TEKS BACAAN –
>>
Melalui penerapan sistem politik sentralistik dan
hegemonik, negara cenderung telah mengembangkan model kebijakan dan sistem
birokrasi pemerintahan yang mengarah pada penyeragaman di hampir semua
aspek kebijakan. Dalam kondisi demikian, variasi dan keanekaragaman
budaya lokal yang mewarnai sistem birokrasi berubah menjadi keseragaman
budaya dengan ciri terjadinya sentralisasi kebijakan, pengambilan
keputusan, ritual, etos kerja, sampai model hubungan birokrasi dengan
masyarakatnya. Penerapan sistem birokrasi yang sentralistik menyebabkan
intervensi birokrasi pusat ke dalam kehidupan masyarakat daerah menjadi sangat
dominan. Dengan kata lain, telah terjadi proses birokratisasi yang efektif
dalam seluruh aspek kehidupan masyarakat secara nasional.
Sistem sentralisasi telah menempatkan sistem pelayanan
publik yang dikembangkan menjadi sangat birokratis, formalism, dan
berbelit-belit. Kondisi tersebut semakin memperkuat kecenderungan status
birokrat memosisikan diri sebagai penguasa ketika berhadapan dengan masyarakat
sebagai orang yang dilayani. Keadaan tersebut membuat kontrol publik menjadi
lemah karena masyarakat pengguna jasa menganggap aparat birokrasi sebagai
pihak yang paling tahu dan berkepentingan. Pada akhirnya, apa pun yang
dilakukan oleh aparat dianggap wajar dan harus diterima sehingga implikasinya
pelayanan publik menjadi tidak responsive terhadap kebutuhan masyarakat
pengguna jasanya.
Implementasi kebijakan yang bersifat sentralistik dan
penyeragaman tersebut di daerah dilakukan dengan penyusunan sejumlah kebijakan
teknis, yakni dalam bentuk petunjuk pelaksanaan dan petunjuk teknis (juklak dan
juknis). Penyimpangan dari juklak dan juknis tersebut akan berakibat fatal
karena selalu dianggap sebagai penyimpangan. Penyimpangan dari aturan baku akan
mendatangkan stigma yang tidak menguntungkan bagi birokrat karena mempunyai
konsekuensi terhadap karier mereka pada masa mendatang.
<<
[Entri data]
>>
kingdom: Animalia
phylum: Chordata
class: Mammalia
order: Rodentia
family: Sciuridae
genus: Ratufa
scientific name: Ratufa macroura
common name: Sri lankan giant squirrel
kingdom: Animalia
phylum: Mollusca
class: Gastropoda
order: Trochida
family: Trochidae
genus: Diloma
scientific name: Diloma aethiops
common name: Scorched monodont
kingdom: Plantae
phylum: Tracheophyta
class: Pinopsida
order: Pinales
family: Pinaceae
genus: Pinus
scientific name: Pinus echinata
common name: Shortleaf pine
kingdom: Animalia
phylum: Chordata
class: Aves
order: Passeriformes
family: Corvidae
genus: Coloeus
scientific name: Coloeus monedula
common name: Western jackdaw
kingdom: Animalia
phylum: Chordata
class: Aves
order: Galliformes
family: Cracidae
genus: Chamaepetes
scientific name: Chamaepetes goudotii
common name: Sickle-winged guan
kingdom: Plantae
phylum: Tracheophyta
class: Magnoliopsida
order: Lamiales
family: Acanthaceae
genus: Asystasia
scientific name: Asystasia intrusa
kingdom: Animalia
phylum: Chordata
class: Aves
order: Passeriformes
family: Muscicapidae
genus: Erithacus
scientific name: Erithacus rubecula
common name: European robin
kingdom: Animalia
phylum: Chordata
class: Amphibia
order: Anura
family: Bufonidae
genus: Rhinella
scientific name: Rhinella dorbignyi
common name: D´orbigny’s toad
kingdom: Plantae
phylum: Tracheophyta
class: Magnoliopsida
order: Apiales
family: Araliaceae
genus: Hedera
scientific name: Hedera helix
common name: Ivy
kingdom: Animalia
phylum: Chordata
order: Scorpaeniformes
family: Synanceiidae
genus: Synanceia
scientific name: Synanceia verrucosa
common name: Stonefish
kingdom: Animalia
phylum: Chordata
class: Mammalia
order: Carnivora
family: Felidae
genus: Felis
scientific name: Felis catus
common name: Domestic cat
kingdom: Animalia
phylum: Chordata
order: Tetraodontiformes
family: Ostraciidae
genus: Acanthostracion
<<
TUGAS YANG DIKERJAKAN –
1 - Menurut teks tentang birokrasi sentralistik, mengapa kontrol publik menjadi lemah? Jelaskan dalam satu sampai tiga kalimat.
2 - Pada entri data, ganti "scientific name" dengan "nama ilmiah" mulai dari baris yang memuat "genus: Felis" sampai baris terakhir entri data, keduanya termasuk. Tuliskan ulang hanya baris-baris itu tanpa perubahan lain.

JAWABAN PER TUGAS –
1 - Kontrol publik menjadi lemah karena masyarakat pengguna jasa menganggap aparat birokrasi sebagai pihak yang paling tahu dan berkepentingan. Akibatnya, apa pun yang dilakukan aparat dianggap wajar dan harus diterima.

2 -
genus: Felis
nama ilmiah: Felis catus
common name: Domestic cat
kingdom: Animalia
phylum: Chordata
order: Tetraodontiformes
family: Ostraciidae
genus: Acanthostracion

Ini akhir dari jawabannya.